To do
Skip every image and restate the data word for word.

Recorded information
=== Section Start ===

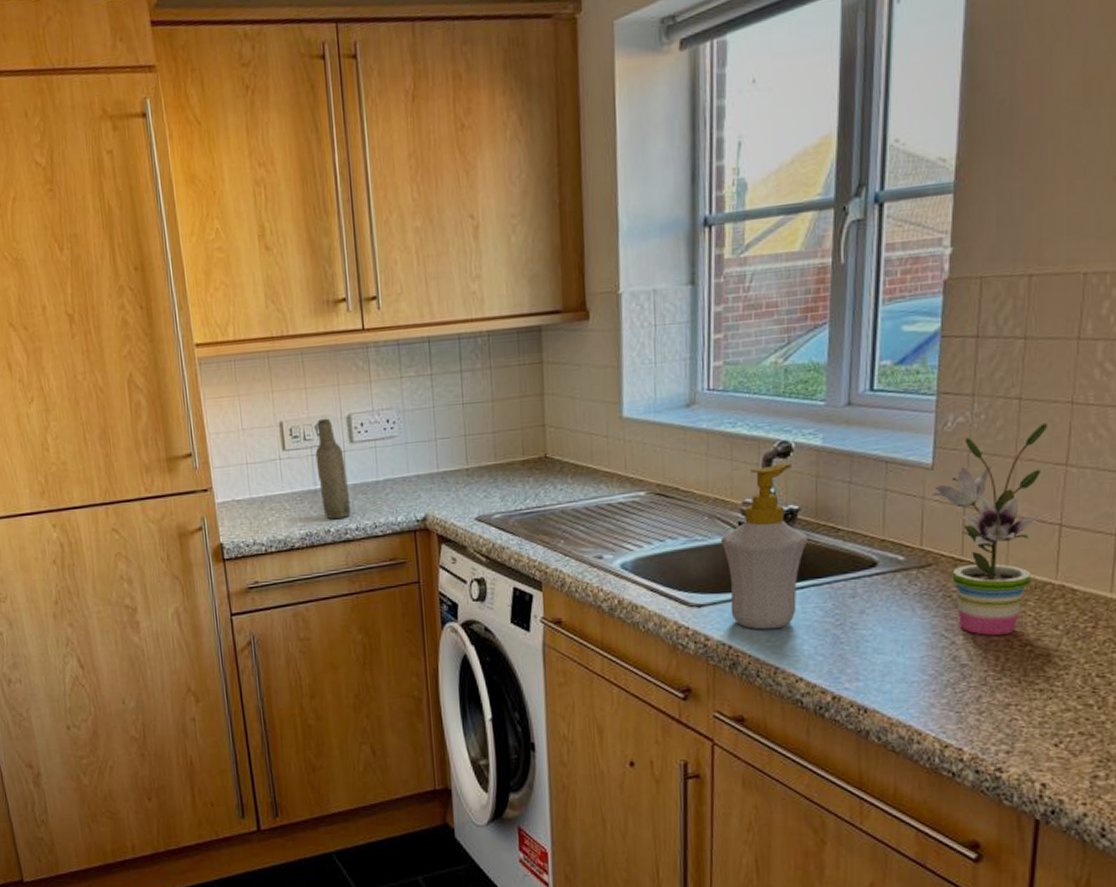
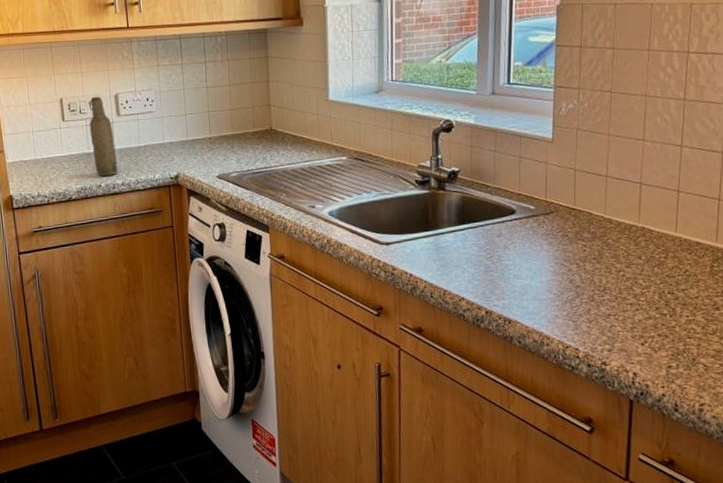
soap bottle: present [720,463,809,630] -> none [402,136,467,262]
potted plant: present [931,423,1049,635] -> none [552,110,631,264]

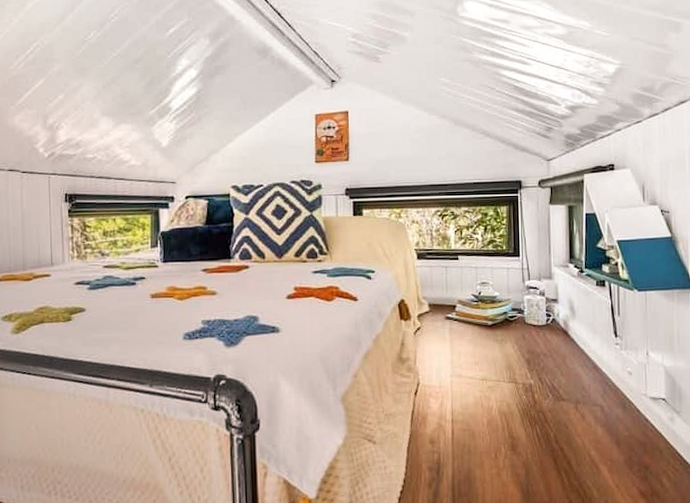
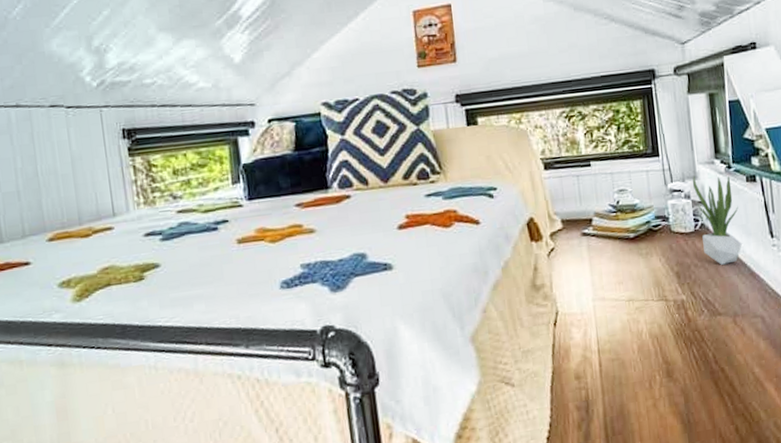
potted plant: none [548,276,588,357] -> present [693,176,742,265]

=== Section End ===

Solution to the problem
soap bottle: present [720,463,809,630] -> none [402,136,467,262]
potted plant: present [931,423,1049,635] -> none [552,110,631,264]

potted plant: none [548,276,588,357] -> present [693,176,742,265]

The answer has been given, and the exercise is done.